Milkshakes weren't on the main menu, but we'd passed an ice cream case and the online reviews had specifically mentioned shakes, so we asked. Yep: chocolate, strawberry, vanilla. Bill had strawberry (again). I had chocolate. They came in tall fountain glasses with whipped cream on top. They were good, but the burgers definitely carried the day.
Bill was giddy from our success, glowing with stories from the road, thinking about the miles completed, really, really happy with the notion of the open road, touring, getting on the bike in one town and stopping someplace entirely different. I added that one of the coolest parts of the adventure is how committed we are. We have no plan B: we will both be pedaling back to Arcata tomorrow. Unlike most riding days, we can't cut it short, or decide we'd rather not, and stay home. And today's tailwind is going to be tomorrow's....yep. Headwind, more likely than not.
We sent the victorious, through-the-tree picture to David, to let him know we were safe in Willits. He sent this back as a warning that our old dog, Cog, may have learned a few new tricks while we were gone:
We decided that an early start was in order, so we picked up some yogurt on the way home for an early breakfast. Hopefully we could be rolling by 6AM....
Without the normal household distractions, we actually rolled a few minutes early. A few miles in, as we were climbing, Bill motioned me over to the side of the road. It turned out that his rear derailleur cable was disastrously out of tension, which meant that he couldn't shift to any of the larger rear cogs. That explained why he was having trouble with finding a high-cadence gear to match mine! We were able to get that resolved just with the barrel adjuster. Life is better with climbing gears!
It was good to get the climb back to Laytonville out of the way early, before it got too warm. In Laytonville, we stopped for Second Breakfast - a bike-touring staple meal that I was delighted to introduce to Bill. Naturally, our eyes fell on Wheels - a local diner. Although it was mainly NASCAR-themed, there was a bicycle on the wall. The French toast was really, really good!
Overall, traffic on 101 was light. Maybe driving on the 4th of July is like flying on Thanksgiving: only the turkeys aren't already where they want to be.
Laytonville, Leggett - check. We pulled over a bit north of Piercy for fluid replenishment, which meant that we could bypass Garberville. We did take a small detour around Benbow - the State Trooper who'd recommended 101 also mentioned that this was a scenic alternative. We'd not taken it on the way out because it required 2 left turns onto and off of 101, and because the road it bypasses is generally pretty good. But we were in an adventurous mood....it was extremely pretty. There was a bit of gravel in one spot, but it was worth it!

§ Listed records:
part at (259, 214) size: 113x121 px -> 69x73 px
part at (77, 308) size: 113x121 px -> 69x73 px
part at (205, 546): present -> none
...
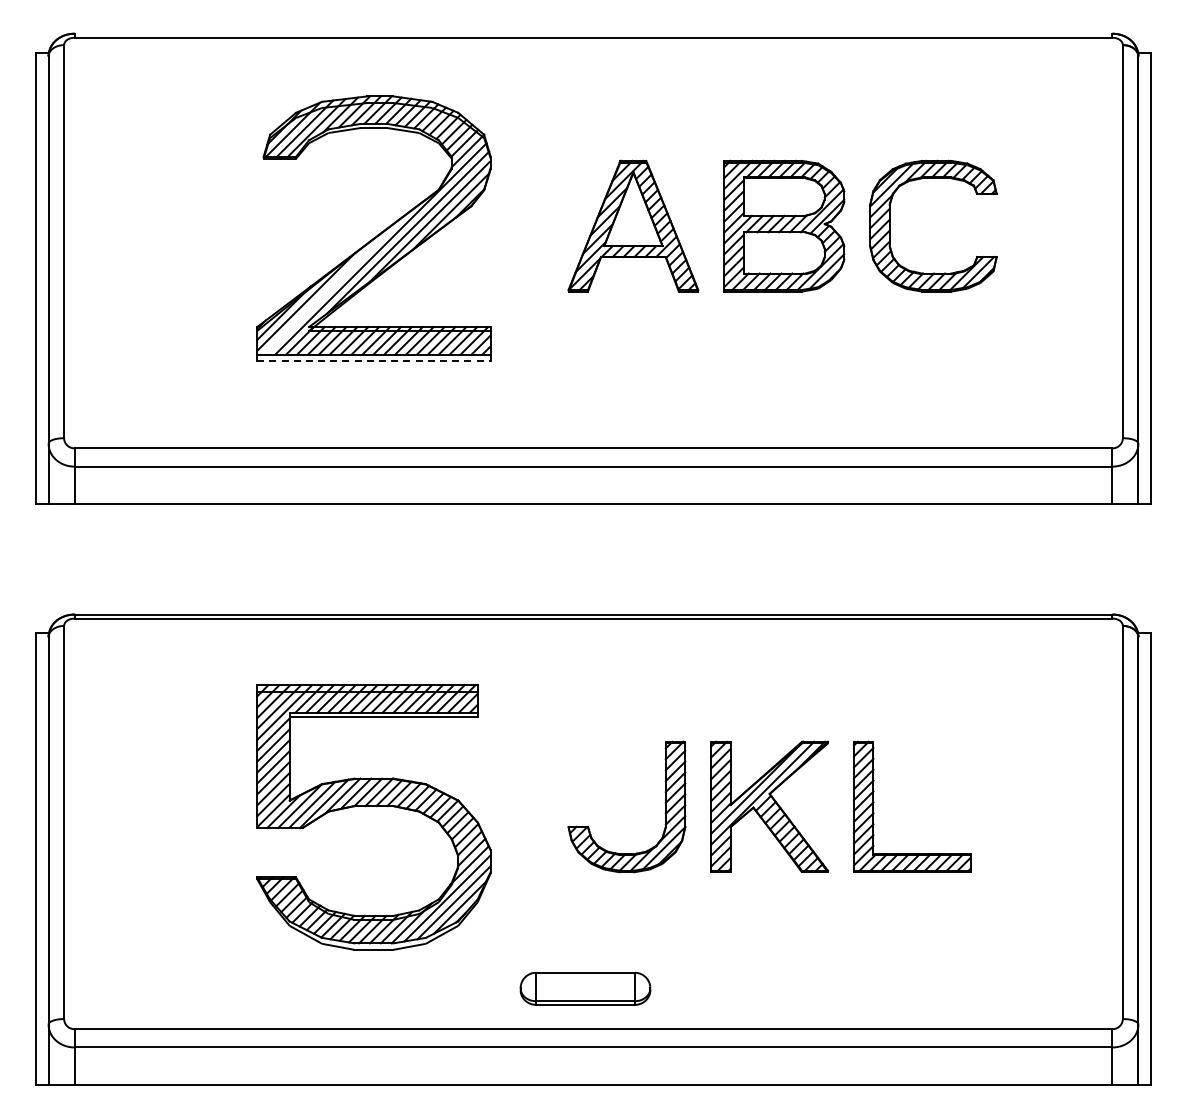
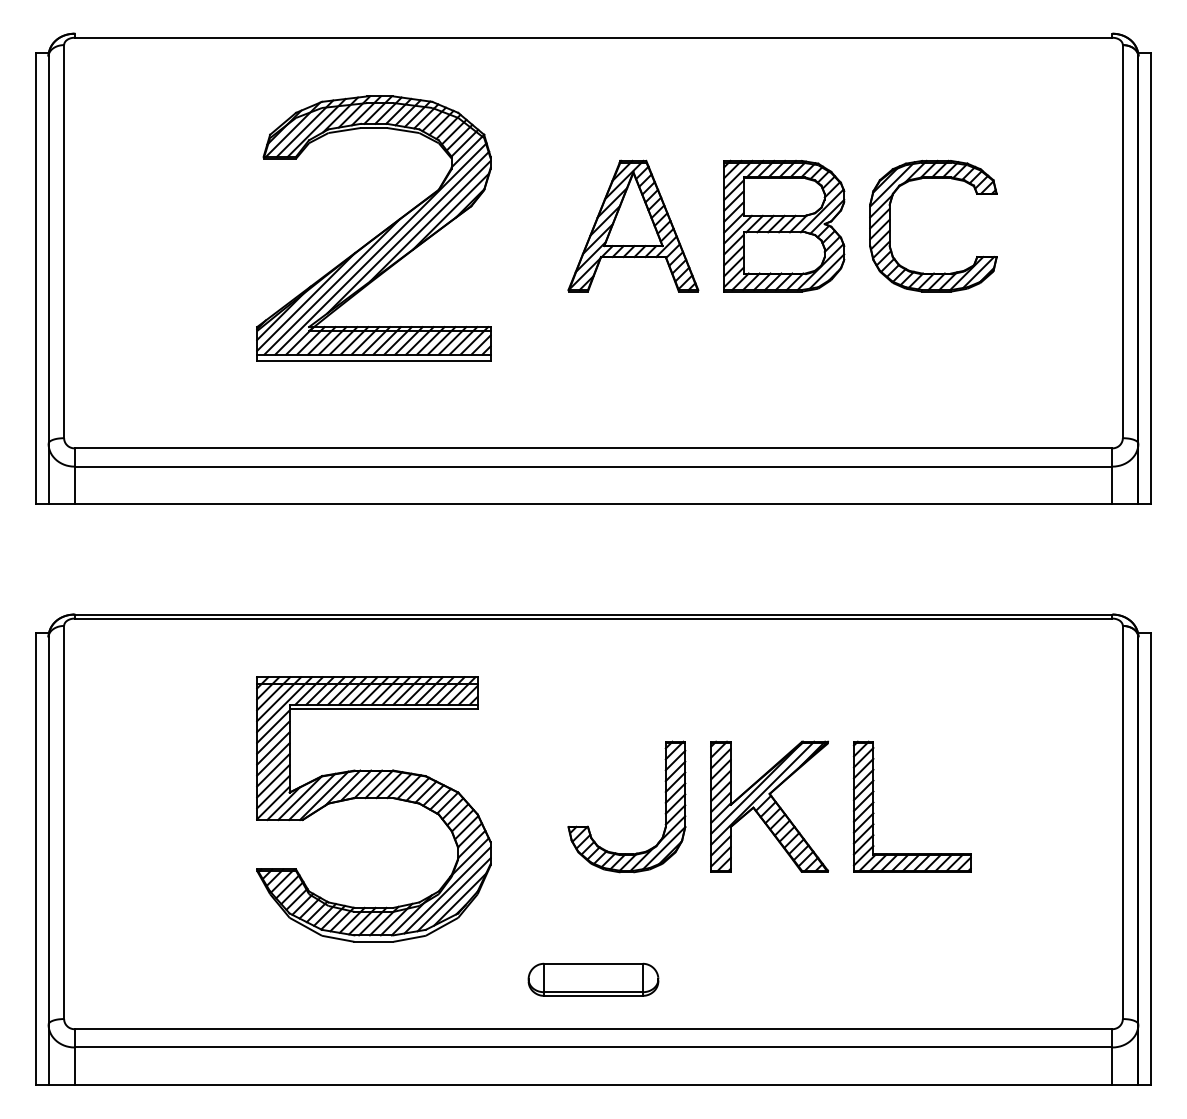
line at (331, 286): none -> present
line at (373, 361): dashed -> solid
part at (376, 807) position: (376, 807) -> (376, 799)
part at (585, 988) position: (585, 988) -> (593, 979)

§ Exercises:
1 – From the cycling trip account, return the stretch from "Without the normal" through "with climbing gears!", copied word for word.
2 – List every place name that appears in the cycling trip account, leaving out the highway number and the diner, in the order each first appears.

§ Responses in order:
1 –
Without the normal household distractions, we actually rolled a few minutes early. A few miles in, as we were climbing, Bill motioned me over to the side of the road. It turned out that his rear derailleur cable was disastrously out of tension, which meant that he couldn't shift to any of the larger rear cogs. That explained why he was having trouble with finding a high-cadence gear to match mine! We were able to get that resolved just with the barrel adjuster. Life is better with climbing gears!

2 –
Arcata
Willits
Laytonville
Leggett
Piercy
Garberville
Benbow